La stratégie malienne s’effondre sous les coups des rebelles et des djihadistes
Quand une nation mise tout sur une alliance militaire extérieure, le résultat est souvent prévisible : un désastre stratégique. Au Mali, la junte au pouvoir a choisi de confier sa sécurité à des mercenaires russes, mais cette décision a accéléré sa chute. Les offensives conjointes du Front de Libération de l’Azawad (FLA) et du Groupe de soutien à l’islam et aux musulmans (GSIM) ont révélé l’incapacité totale des autorités de Bamako à protéger leur territoire. En quelques semaines, le scénario s’est inversé : les forces maliennes, soutenues par Africa Corps (ex-Wagner), ont subi des revers cuisants, laissant le champ libre aux groupes armés.
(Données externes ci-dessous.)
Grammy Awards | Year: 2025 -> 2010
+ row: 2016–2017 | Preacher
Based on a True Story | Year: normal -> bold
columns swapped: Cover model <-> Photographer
Kidal, un symbole de l’humiliation militaire
La ville de Kidal, reprise en 2023 grâce à l’appui des mercenaires russes, est devenue le théâtre d’une débâcle sans précédent. En avril 2026, la rébellion a repris le contrôle de la ville sans rencontrer de résistance significative. Pire encore : les mercenaires russes n’ont pas livré bataille. Ils ont choisi de négocier leur retrait, abandonnant même une partie de leur arsenal lourd pour obtenir un sauf-conduit. Un aveu d’échec qui a glacé les responsables militaires à Bamako.
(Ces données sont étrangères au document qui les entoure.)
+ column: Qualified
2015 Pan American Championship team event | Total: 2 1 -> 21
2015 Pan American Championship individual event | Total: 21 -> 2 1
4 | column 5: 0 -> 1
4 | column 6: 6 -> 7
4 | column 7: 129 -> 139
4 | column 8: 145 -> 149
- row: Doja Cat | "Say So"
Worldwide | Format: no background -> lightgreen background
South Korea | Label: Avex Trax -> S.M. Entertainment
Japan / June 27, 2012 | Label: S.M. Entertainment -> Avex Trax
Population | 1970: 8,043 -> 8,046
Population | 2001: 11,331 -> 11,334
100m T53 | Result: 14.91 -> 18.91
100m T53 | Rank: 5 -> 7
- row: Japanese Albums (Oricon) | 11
Un haut gradé malien, sous couvert d’anonymat, a résumé l’amertume ambiante : « Les Russes nous ont laissés tomber à Kidal. » Cette désertion éclair révèle une vérité crue : une force mercenaire agit avant tout dans son propre intérêt, sans aucun attachement à la cause locale. Pour Moscou, le Mali n’était qu’un contrat parmi d’autres, et non un engagement pour la stabilité de l’Afrique de l’Ouest.
L’escalade militaire vers le Sud : Bamako sous pression
La crise ne se limite plus aux régions désertiques du Nord. Les rebelles ont étendu leur offensive vers le Sud, frappant des villes stratégiques comme Kati et Bamako. Le général Sadio Camara, architecte de l’alliance avec la Russie, a trouvé la mort lors de ces combats, privant la junte de son principal stratège. Cette perte a fragilisé un régime déjà affaibli par une crise humanitaire et économique sans précédent.
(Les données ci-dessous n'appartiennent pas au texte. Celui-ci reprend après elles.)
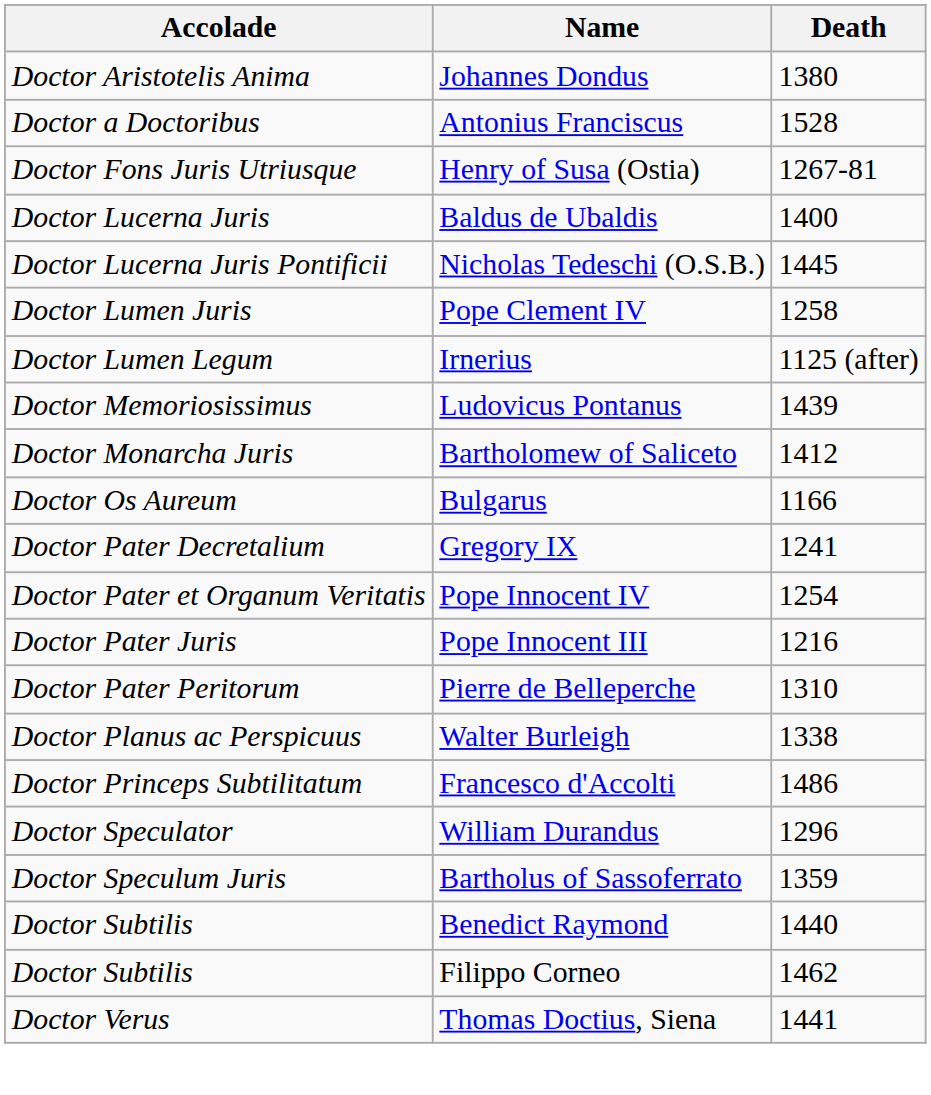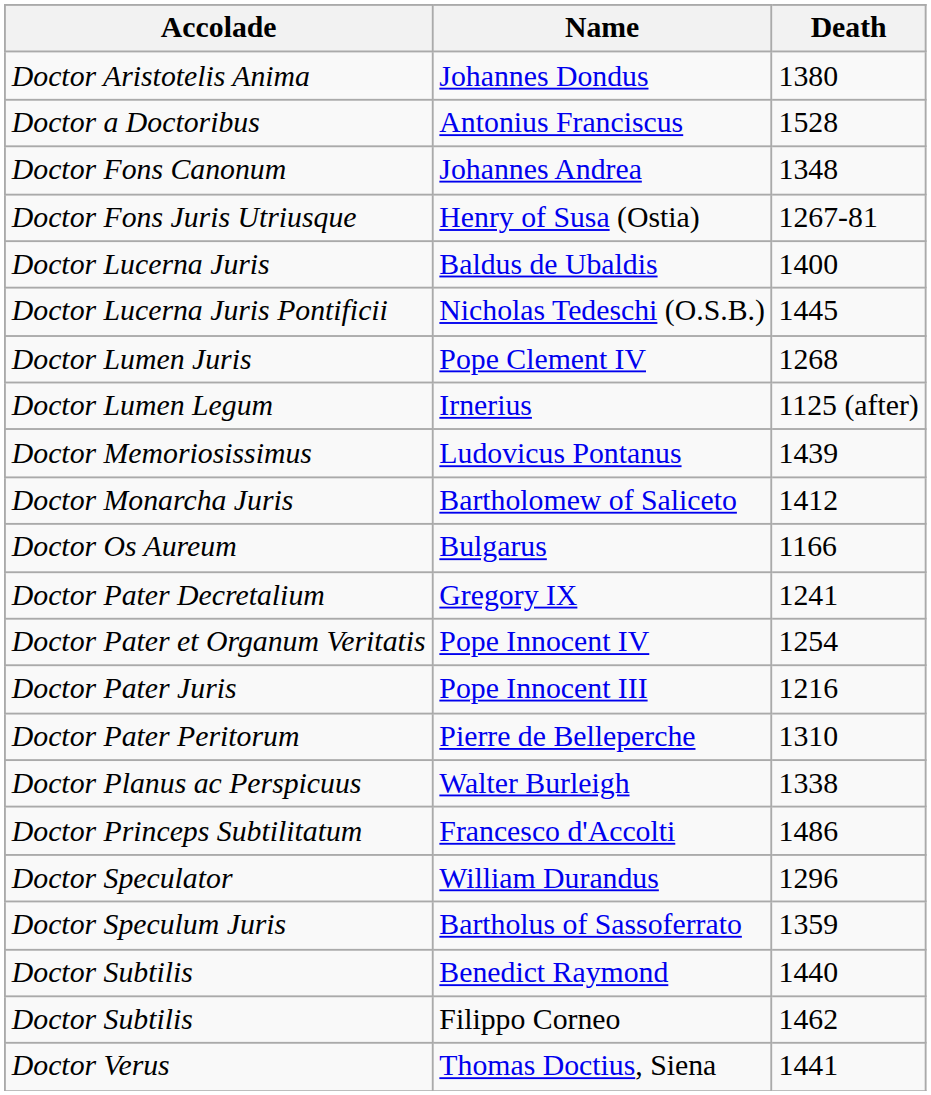+ row: Doctor Fons Canonum | Johannes Andrea | 1348
Pope Clement IV | Death: 1258 -> 1268
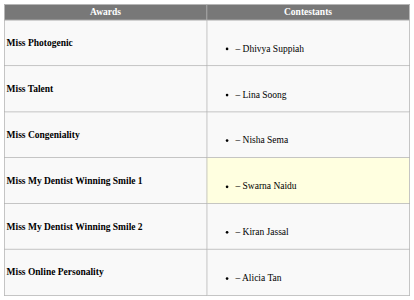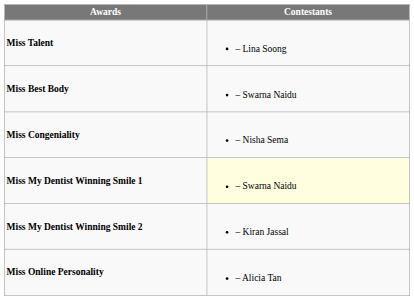- row: Miss Photogenic | – Dhivya Suppiah
+ row: Miss Best Body | – Swarna Naidu
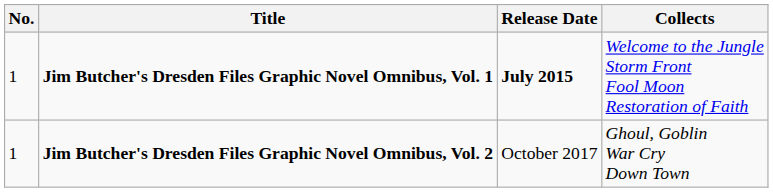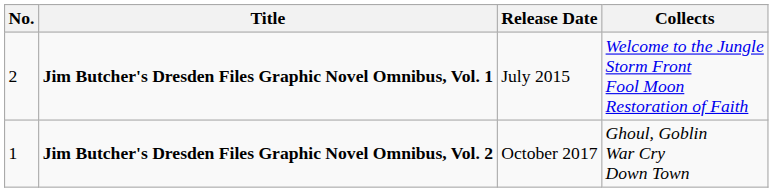Jim Butcher's Dresden Files Graphic Novel Omnibus, Vol. 1 | No.: 1 -> 2
Jim Butcher's Dresden Files Graphic Novel Omnibus, Vol. 1 | Release Date: bold -> normal
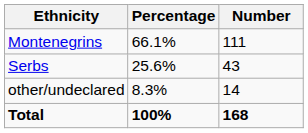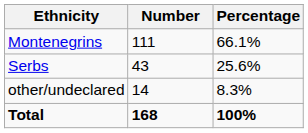columns swapped: Number <-> Percentage
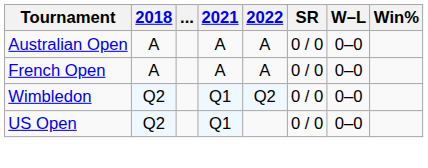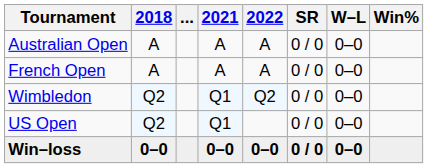+ row: Win–loss | 0–0 | 0–0 | 0–0 | 0 / 0 | 0–0
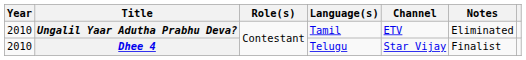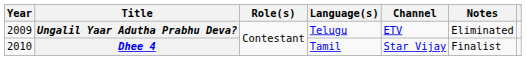Ungalil Yaar Adutha Prabhu Deva? | Year: 2010 -> 2009
Ungalil Yaar Adutha Prabhu Deva? | Language(s): Tamil -> Telugu
Dhee 4 | Language(s): Telugu -> Tamil
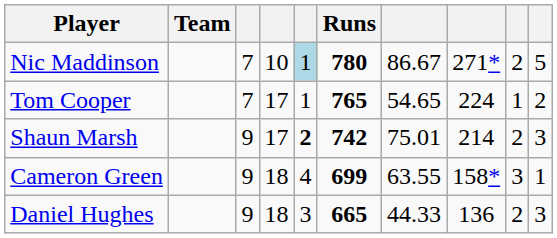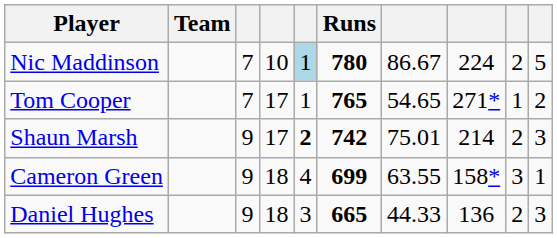Nic Maddinson | column 8: 271* -> 224
Tom Cooper | column 8: 224 -> 271*
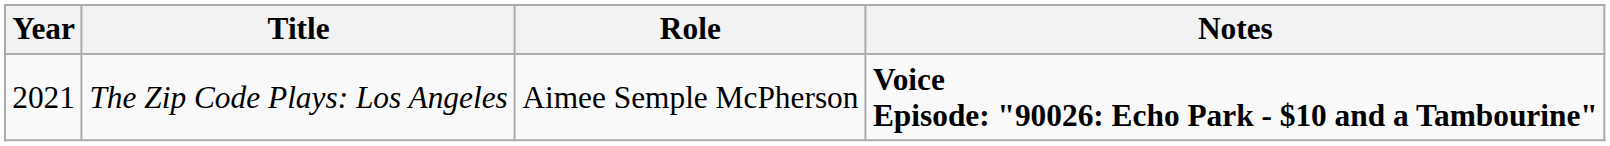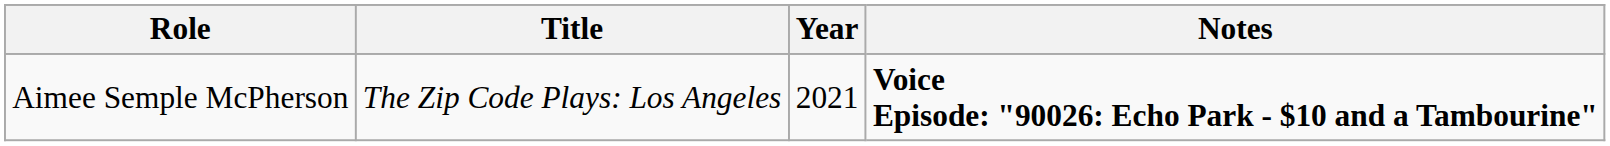columns swapped: Year <-> Role
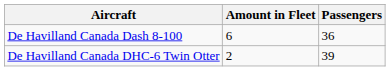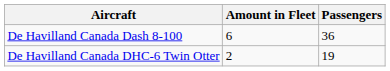De Havilland Canada DHC-6 Twin Otter | Passengers: 39 -> 19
Le GSIM a imposé un blocus implacable sur les approvisionnements en carburant, en nourriture et en médicaments, asphyxiant la capitale. Les écoles ont fermé, l’électricité est devenue un luxe, et la population suffoque. Malgré le déploiement de drones russes censés renforcer la sécurité, rien n’a pu endiguer l’avancée des groupes armés. Pire : ces appareils ont souvent frappé des civils, aggravant la colère contre le pouvoir en place.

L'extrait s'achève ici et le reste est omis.